__TASK GOAL__. Go line by line through the entries and show those that hold the string "coberturas".

(Saved data entries)
=======

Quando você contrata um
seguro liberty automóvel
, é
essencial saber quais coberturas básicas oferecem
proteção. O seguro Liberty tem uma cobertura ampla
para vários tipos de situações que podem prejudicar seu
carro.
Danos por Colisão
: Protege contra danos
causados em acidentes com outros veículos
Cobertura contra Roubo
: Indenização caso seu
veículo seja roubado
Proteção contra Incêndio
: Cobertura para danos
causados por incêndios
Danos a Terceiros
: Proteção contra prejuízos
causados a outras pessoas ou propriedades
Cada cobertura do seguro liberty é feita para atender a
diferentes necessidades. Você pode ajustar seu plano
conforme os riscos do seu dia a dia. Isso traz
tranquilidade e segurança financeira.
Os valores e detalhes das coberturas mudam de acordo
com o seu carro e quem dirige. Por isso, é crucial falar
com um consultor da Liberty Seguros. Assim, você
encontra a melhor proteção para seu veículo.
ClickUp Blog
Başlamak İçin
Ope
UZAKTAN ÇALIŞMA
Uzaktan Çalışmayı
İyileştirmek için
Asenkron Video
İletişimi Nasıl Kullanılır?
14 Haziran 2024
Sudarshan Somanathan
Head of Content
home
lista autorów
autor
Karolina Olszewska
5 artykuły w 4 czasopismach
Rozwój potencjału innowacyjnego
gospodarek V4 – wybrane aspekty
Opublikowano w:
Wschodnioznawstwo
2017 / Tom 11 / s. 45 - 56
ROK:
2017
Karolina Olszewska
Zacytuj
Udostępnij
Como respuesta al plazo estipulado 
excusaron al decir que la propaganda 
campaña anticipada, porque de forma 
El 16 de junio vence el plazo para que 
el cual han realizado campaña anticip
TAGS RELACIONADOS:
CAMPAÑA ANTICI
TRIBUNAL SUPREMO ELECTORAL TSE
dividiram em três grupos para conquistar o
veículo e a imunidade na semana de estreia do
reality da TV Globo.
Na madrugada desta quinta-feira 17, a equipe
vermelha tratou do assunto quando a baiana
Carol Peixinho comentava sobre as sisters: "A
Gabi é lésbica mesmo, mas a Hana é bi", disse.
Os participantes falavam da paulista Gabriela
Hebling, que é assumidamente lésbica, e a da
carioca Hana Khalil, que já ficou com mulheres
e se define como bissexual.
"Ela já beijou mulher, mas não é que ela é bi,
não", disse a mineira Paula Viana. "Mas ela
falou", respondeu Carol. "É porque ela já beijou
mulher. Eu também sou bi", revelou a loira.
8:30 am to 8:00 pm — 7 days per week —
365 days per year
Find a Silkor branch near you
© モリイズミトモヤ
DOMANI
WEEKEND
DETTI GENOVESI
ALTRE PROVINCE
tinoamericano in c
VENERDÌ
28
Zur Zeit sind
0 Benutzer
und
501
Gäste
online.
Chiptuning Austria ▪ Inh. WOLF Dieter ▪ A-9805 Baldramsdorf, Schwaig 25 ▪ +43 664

=======

__WRITTEN ANSWER__.
essencial saber quais coberturas básicas oferecem
Os valores e detalhes das coberturas mudam de acordo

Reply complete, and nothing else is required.